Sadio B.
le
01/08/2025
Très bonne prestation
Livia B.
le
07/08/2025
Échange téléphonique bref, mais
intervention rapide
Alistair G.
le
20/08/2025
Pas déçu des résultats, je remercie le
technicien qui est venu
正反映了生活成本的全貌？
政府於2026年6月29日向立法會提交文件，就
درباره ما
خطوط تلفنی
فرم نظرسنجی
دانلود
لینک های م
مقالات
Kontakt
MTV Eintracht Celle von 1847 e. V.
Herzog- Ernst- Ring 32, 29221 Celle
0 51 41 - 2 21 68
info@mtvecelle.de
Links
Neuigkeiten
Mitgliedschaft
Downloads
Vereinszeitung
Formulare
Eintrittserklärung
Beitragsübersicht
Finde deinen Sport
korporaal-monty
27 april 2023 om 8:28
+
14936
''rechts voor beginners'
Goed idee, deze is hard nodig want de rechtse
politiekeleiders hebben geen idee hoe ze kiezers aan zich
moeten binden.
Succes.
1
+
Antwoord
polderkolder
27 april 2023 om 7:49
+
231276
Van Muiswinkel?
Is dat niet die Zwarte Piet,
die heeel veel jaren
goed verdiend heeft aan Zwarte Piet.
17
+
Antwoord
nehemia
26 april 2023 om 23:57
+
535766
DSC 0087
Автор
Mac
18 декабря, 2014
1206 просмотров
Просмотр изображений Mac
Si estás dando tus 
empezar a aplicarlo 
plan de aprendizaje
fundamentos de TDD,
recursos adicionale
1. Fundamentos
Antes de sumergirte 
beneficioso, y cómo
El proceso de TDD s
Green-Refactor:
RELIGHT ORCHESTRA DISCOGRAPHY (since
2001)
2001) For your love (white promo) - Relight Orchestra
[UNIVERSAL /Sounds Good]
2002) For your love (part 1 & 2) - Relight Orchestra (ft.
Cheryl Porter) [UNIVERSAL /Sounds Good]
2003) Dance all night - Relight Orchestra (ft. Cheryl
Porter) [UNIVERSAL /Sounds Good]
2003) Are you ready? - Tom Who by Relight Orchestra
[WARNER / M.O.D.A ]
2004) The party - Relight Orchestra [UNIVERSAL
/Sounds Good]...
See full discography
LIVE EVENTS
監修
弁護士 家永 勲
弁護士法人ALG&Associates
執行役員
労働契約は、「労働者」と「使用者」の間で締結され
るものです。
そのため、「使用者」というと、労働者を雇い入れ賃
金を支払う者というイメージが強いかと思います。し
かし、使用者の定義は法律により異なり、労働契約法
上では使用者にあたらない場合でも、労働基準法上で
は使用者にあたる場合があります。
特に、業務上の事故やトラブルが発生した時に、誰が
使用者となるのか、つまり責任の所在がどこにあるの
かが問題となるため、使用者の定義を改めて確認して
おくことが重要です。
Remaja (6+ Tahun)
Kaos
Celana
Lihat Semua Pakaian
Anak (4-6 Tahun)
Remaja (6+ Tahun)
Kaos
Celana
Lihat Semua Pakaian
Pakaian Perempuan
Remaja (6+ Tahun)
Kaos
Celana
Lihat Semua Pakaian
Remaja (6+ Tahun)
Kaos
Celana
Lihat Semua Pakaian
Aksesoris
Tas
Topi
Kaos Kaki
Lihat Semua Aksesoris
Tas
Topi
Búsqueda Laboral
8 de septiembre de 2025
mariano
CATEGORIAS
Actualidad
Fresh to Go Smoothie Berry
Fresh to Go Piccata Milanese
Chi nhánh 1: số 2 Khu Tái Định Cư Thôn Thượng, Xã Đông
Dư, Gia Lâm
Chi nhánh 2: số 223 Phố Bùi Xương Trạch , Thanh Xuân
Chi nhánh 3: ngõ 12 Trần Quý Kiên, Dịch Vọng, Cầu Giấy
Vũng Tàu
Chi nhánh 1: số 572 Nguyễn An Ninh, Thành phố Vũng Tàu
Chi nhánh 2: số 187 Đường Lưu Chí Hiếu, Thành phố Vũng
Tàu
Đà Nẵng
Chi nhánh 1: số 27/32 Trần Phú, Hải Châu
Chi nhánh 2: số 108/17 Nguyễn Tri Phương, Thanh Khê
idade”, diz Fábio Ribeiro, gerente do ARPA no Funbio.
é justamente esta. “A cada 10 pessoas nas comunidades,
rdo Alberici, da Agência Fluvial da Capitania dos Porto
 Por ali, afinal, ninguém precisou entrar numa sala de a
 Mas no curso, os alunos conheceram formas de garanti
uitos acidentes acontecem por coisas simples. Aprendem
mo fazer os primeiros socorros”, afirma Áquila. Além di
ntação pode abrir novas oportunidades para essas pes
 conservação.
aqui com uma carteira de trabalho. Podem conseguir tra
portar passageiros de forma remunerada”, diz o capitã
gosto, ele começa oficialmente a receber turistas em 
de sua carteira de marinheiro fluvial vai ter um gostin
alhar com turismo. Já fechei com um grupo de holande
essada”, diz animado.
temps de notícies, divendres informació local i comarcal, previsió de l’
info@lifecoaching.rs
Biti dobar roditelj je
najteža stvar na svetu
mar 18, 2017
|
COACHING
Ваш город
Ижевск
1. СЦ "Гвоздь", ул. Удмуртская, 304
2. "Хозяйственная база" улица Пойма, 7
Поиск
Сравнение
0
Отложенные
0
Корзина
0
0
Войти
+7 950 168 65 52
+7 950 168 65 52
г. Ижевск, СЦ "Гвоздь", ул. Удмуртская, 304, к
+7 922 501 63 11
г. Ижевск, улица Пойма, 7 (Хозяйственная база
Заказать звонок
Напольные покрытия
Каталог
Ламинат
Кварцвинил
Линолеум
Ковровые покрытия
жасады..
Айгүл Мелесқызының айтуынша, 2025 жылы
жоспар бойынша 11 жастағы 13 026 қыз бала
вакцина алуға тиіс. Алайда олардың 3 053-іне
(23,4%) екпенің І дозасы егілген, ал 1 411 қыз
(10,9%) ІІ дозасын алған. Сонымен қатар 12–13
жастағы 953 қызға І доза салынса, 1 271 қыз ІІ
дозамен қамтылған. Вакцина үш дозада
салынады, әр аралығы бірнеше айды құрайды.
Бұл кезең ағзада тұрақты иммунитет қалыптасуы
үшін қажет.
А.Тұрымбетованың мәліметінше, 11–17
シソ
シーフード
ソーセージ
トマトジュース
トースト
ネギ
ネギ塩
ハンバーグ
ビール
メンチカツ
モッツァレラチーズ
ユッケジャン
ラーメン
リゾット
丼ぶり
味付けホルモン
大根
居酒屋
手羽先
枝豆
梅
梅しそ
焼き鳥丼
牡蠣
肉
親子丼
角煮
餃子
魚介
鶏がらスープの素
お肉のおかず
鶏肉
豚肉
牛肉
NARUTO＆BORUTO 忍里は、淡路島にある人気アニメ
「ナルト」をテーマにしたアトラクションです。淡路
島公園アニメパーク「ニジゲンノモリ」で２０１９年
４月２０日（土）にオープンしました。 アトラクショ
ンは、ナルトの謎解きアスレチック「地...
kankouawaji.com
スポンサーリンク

### WORK TO BE COMPLETED
Would you repeat all the material exactly as it is shown?

### RESPONSE TO THIS TASK
Sadio B.
le
01/08/2025
Très bonne prestation
Livia B.
le
07/08/2025
Échange téléphonique bref, mais
intervention rapide
Alistair G.
le
20/08/2025
Pas déçu des résultats, je remercie le
technicien qui est venu
正反映了生活成本的全貌？
政府於2026年6月29日向立法會提交文件，就
درباره ما
خطوط تلفنی
فرم نظرسنجی
دانلود
لینک های م
مقالات
Kontakt
MTV Eintracht Celle von 1847 e. V.
Herzog- Ernst- Ring 32, 29221 Celle
0 51 41 - 2 21 68
info@mtvecelle.de
Links
Neuigkeiten
Mitgliedschaft
Downloads
Vereinszeitung
Formulare
Eintrittserklärung
Beitragsübersicht
Finde deinen Sport
korporaal-monty
27 april 2023 om 8:28
+
14936
''rechts voor beginners'
Goed idee, deze is hard nodig want de rechtse
politiekeleiders hebben geen idee hoe ze kiezers aan zich
moeten binden.
Succes.
1
+
Antwoord
polderkolder
27 april 2023 om 7:49
+
231276
Van Muiswinkel?
Is dat niet die Zwarte Piet,
die heeel veel jaren
goed verdiend heeft aan Zwarte Piet.
17
+
Antwoord
nehemia
26 april 2023 om 23:57
+
535766
DSC 0087
Автор
Mac
18 декабря, 2014
1206 просмотров
Просмотр изображений Mac
Si estás dando tus 
empezar a aplicarlo 
plan de aprendizaje
fundamentos de TDD,
recursos adicionale
1. Fundamentos
Antes de sumergirte 
beneficioso, y cómo
El proceso de TDD s
Green-Refactor:
RELIGHT ORCHESTRA DISCOGRAPHY (since
2001)
2001) For your love (white promo) - Relight Orchestra
[UNIVERSAL /Sounds Good]
2002) For your love (part 1 & 2) - Relight Orchestra (ft.
Cheryl Porter) [UNIVERSAL /Sounds Good]
2003) Dance all night - Relight Orchestra (ft. Cheryl
Porter) [UNIVERSAL /Sounds Good]
2003) Are you ready? - Tom Who by Relight Orchestra
[WARNER / M.O.D.A ]
2004) The party - Relight Orchestra [UNIVERSAL
/Sounds Good]...
See full discography
LIVE EVENTS
監修
弁護士 家永 勲
弁護士法人ALG&Associates
執行役員
労働契約は、「労働者」と「使用者」の間で締結され
るものです。
そのため、「使用者」というと、労働者を雇い入れ賃
金を支払う者というイメージが強いかと思います。し
かし、使用者の定義は法律により異なり、労働契約法
上では使用者にあたらない場合でも、労働基準法上で
は使用者にあたる場合があります。
特に、業務上の事故やトラブルが発生した時に、誰が
使用者となるのか、つまり責任の所在がどこにあるの
かが問題となるため、使用者の定義を改めて確認して
おくことが重要です。
Remaja (6+ Tahun)
Kaos
Celana
Lihat Semua Pakaian
Anak (4-6 Tahun)
Remaja (6+ Tahun)
Kaos
Celana
Lihat Semua Pakaian
Pakaian Perempuan
Remaja (6+ Tahun)
Kaos
Celana
Lihat Semua Pakaian
Remaja (6+ Tahun)
Kaos
Celana
Lihat Semua Pakaian
Aksesoris
Tas
Topi
Kaos Kaki
Lihat Semua Aksesoris
Tas
Topi
Búsqueda Laboral
8 de septiembre de 2025
mariano
CATEGORIAS
Actualidad
Fresh to Go Smoothie Berry
Fresh to Go Piccata Milanese
Chi nhánh 1: số 2 Khu Tái Định Cư Thôn Thượng, Xã Đông
Dư, Gia Lâm
Chi nhánh 2: số 223 Phố Bùi Xương Trạch , Thanh Xuân
Chi nhánh 3: ngõ 12 Trần Quý Kiên, Dịch Vọng, Cầu Giấy
Vũng Tàu
Chi nhánh 1: số 572 Nguyễn An Ninh, Thành phố Vũng Tàu
Chi nhánh 2: số 187 Đường Lưu Chí Hiếu, Thành phố Vũng
Tàu
Đà Nẵng
Chi nhánh 1: số 27/32 Trần Phú, Hải Châu
Chi nhánh 2: số 108/17 Nguyễn Tri Phương, Thanh Khê
idade”, diz Fábio Ribeiro, gerente do ARPA no Funbio.
é justamente esta. “A cada 10 pessoas nas comunidades,
rdo Alberici, da Agência Fluvial da Capitania dos Porto
 Por ali, afinal, ninguém precisou entrar numa sala de a
 Mas no curso, os alunos conheceram formas de garanti
uitos acidentes acontecem por coisas simples. Aprendem
mo fazer os primeiros socorros”, afirma Áquila. Além di
ntação pode abrir novas oportunidades para essas pes
 conservação.
aqui com uma carteira de trabalho. Podem conseguir tra
portar passageiros de forma remunerada”, diz o capitã
gosto, ele começa oficialmente a receber turistas em 
de sua carteira de marinheiro fluvial vai ter um gostin
alhar com turismo. Já fechei com um grupo de holande
essada”, diz animado.
temps de notícies, divendres informació local i comarcal, previsió de l’
info@lifecoaching.rs
Biti dobar roditelj je
najteža stvar na svetu
mar 18, 2017
|
COACHING
Ваш город
Ижевск
1. СЦ "Гвоздь", ул. Удмуртская, 304
2. "Хозяйственная база" улица Пойма, 7
Поиск
Сравнение
0
Отложенные
0
Корзина
0
0
Войти
+7 950 168 65 52
+7 950 168 65 52
г. Ижевск, СЦ "Гвоздь", ул. Удмуртская, 304, к
+7 922 501 63 11
г. Ижевск, улица Пойма, 7 (Хозяйственная база
Заказать звонок
Напольные покрытия
Каталог
Ламинат
Кварцвинил
Линолеум
Ковровые покрытия
жасады..
Айгүл Мелесқызының айтуынша, 2025 жылы
жоспар бойынша 11 жастағы 13 026 қыз бала
вакцина алуға тиіс. Алайда олардың 3 053-іне
(23,4%) екпенің І дозасы егілген, ал 1 411 қыз
(10,9%) ІІ дозасын алған. Сонымен қатар 12–13
жастағы 953 қызға І доза салынса, 1 271 қыз ІІ
дозамен қамтылған. Вакцина үш дозада
салынады, әр аралығы бірнеше айды құрайды.
Бұл кезең ағзада тұрақты иммунитет қалыптасуы
үшін қажет.
А.Тұрымбетованың мәліметінше, 11–17
シソ
シーフード
ソーセージ
トマトジュース
トースト
ネギ
ネギ塩
ハンバーグ
ビール
メンチカツ
モッツァレラチーズ
ユッケジャン
ラーメン
リゾット
丼ぶり
味付けホルモン
大根
居酒屋
手羽先
枝豆
梅
梅しそ
焼き鳥丼
牡蠣
肉
親子丼
角煮
餃子
魚介
鶏がらスープの素
お肉のおかず
鶏肉
豚肉
牛肉
NARUTO＆BORUTO 忍里は、淡路島にある人気アニメ
「ナルト」をテーマにしたアトラクションです。淡路
島公園アニメパーク「ニジゲンノモリ」で２０１９年
４月２０日（土）にオープンしました。 アトラクショ
ンは、ナルトの謎解きアスレチック「地...
kankouawaji.com
スポンサーリンク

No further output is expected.